Each entry, as given, must be output unchanged.
*-*-*
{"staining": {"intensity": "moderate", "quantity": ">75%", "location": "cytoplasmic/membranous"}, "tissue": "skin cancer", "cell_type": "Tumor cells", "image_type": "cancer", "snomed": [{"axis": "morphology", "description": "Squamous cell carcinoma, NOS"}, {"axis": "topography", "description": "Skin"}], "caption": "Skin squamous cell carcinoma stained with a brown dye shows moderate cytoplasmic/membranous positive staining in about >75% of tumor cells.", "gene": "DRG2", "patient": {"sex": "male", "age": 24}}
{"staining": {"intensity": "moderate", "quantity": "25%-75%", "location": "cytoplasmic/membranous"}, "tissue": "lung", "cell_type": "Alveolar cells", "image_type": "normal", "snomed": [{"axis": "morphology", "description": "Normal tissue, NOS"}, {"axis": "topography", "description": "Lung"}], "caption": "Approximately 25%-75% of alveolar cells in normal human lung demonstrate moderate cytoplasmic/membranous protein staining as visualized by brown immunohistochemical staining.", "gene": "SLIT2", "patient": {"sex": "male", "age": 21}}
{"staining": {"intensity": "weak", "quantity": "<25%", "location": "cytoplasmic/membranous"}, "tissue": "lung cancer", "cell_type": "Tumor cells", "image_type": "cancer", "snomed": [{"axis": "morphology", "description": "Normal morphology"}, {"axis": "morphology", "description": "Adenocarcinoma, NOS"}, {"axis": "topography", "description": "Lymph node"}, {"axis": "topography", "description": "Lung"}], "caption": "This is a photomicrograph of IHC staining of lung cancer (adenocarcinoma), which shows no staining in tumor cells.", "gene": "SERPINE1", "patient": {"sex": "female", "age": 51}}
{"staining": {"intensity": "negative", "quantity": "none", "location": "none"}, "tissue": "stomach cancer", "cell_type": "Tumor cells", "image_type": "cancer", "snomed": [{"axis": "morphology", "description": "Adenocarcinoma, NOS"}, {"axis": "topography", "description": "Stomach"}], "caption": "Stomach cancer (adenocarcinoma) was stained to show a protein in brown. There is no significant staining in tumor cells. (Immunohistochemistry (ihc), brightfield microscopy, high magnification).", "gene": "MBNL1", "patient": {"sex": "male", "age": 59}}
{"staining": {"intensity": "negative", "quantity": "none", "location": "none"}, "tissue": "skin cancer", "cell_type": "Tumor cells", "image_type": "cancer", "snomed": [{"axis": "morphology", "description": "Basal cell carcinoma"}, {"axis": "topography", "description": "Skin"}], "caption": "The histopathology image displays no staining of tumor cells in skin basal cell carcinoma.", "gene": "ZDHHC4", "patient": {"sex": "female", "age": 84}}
*-*-*
- [RESULT]
{"staining": {"intensity": "moderate", "quantity": ">75%", "location": "cytoplasmic/membranous"}, "tissue": "skin cancer", "cell_type": "Tumor cells", "image_type": "cancer", "snomed": [{"axis": "morphology", "description": "Squamous cell carcinoma, NOS"}, {"axis": "topography", "description": "Skin"}], "caption": "Skin squamous cell carcinoma stained with a brown dye shows moderate cytoplasmic/membranous positive staining in about >75% of tumor cells.", "gene": "DRG2", "patient": {"sex": "male", "age": 24}}
{"staining": {"intensity": "moderate", "quantity": "25%-75%", "location": "cytoplasmic/membranous"}, "tissue": "lung", "cell_type": "Alveolar cells", "image_type": "normal", "snomed": [{"axis": "morphology", "description": "Normal tissue, NOS"}, {"axis": "topography", "description": "Lung"}], "caption": "Approximately 25%-75% of alveolar cells in normal human lung demonstrate moderate cytoplasmic/membranous protein staining as visualized by brown immunohistochemical staining.", "gene": "SLIT2", "patient": {"sex": "male", "age": 21}}
{"staining": {"intensity": "weak", "quantity": "<25%", "location": "cytoplasmic/membranous"}, "tissue": "lung cancer", "cell_type": "Tumor cells", "image_type": "cancer", "snomed": [{"axis": "morphology", "description": "Normal morphology"}, {"axis": "morphology", "description": "Adenocarcinoma, NOS"}, {"axis": "topography", "description": "Lymph node"}, {"axis": "topography", "description": "Lung"}], "caption": "This is a photomicrograph of IHC staining of lung cancer (adenocarcinoma), which shows no staining in tumor cells.", "gene": "SERPINE1", "patient": {"sex": "female", "age": 51}}
{"staining": {"intensity": "negative", "quantity": "none", "location": "none"}, "tissue": "stomach cancer", "cell_type": "Tumor cells", "image_type": "cancer", "snomed": [{"axis": "morphology", "description": "Adenocarcinoma, NOS"}, {"axis": "topography", "description": "Stomach"}], "caption": "Stomach cancer (adenocarcinoma) was stained to show a protein in brown. There is no significant staining in tumor cells. (Immunohistochemistry (ihc), brightfield microscopy, high magnification).", "gene": "MBNL1", "patient": {"sex": "male", "age": 59}}
{"staining": {"intensity": "negative", "quantity": "none", "location": "none"}, "tissue": "skin cancer", "cell_type": "Tumor cells", "image_type": "cancer", "snomed": [{"axis": "morphology", "description": "Basal cell carcinoma"}, {"axis": "topography", "description": "Skin"}], "caption": "The histopathology image displays no staining of tumor cells in skin basal cell carcinoma.", "gene": "ZDHHC4", "patient": {"sex": "female", "age": 84}}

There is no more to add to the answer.